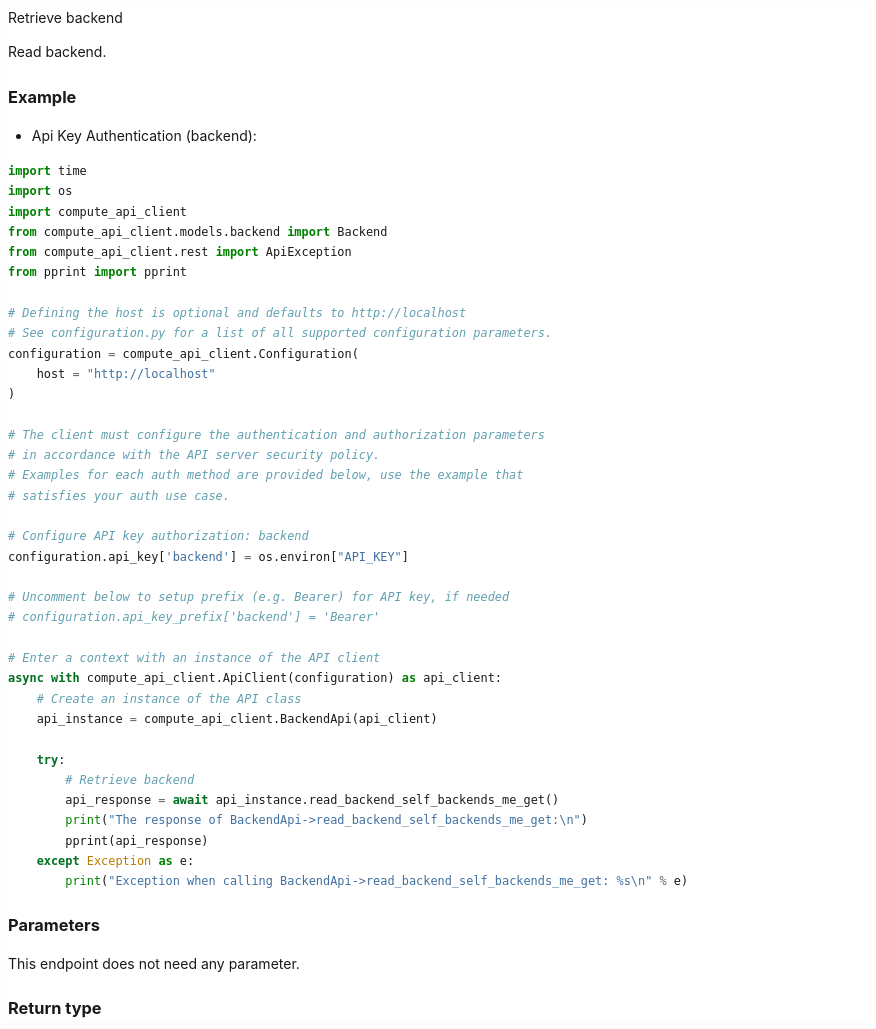 Retrieve backend

Read backend.

### Example

* Api Key Authentication (backend):
```python
import time
import os
import compute_api_client
from compute_api_client.models.backend import Backend
from compute_api_client.rest import ApiException
from pprint import pprint

# Defining the host is optional and defaults to http://localhost
# See configuration.py for a list of all supported configuration parameters.
configuration = compute_api_client.Configuration(
    host = "http://localhost"
)

# The client must configure the authentication and authorization parameters
# in accordance with the API server security policy.
# Examples for each auth method are provided below, use the example that
# satisfies your auth use case.

# Configure API key authorization: backend
configuration.api_key['backend'] = os.environ["API_KEY"]

# Uncomment below to setup prefix (e.g. Bearer) for API key, if needed
# configuration.api_key_prefix['backend'] = 'Bearer'

# Enter a context with an instance of the API client
async with compute_api_client.ApiClient(configuration) as api_client:
    # Create an instance of the API class
    api_instance = compute_api_client.BackendApi(api_client)

    try:
        # Retrieve backend
        api_response = await api_instance.read_backend_self_backends_me_get()
        print("The response of BackendApi->read_backend_self_backends_me_get:\n")
        pprint(api_response)
    except Exception as e:
        print("Exception when calling BackendApi->read_backend_self_backends_me_get: %s\n" % e)
```



### Parameters
This endpoint does not need any parameter.

### Return type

INSTRUCTIONS TO FOLLOW. In the material above, find the lines that contain "authorization" and show them.

RESPONSE AREA.
# The client must configure the authentication and authorization parameters
# Configure API key authorization: backend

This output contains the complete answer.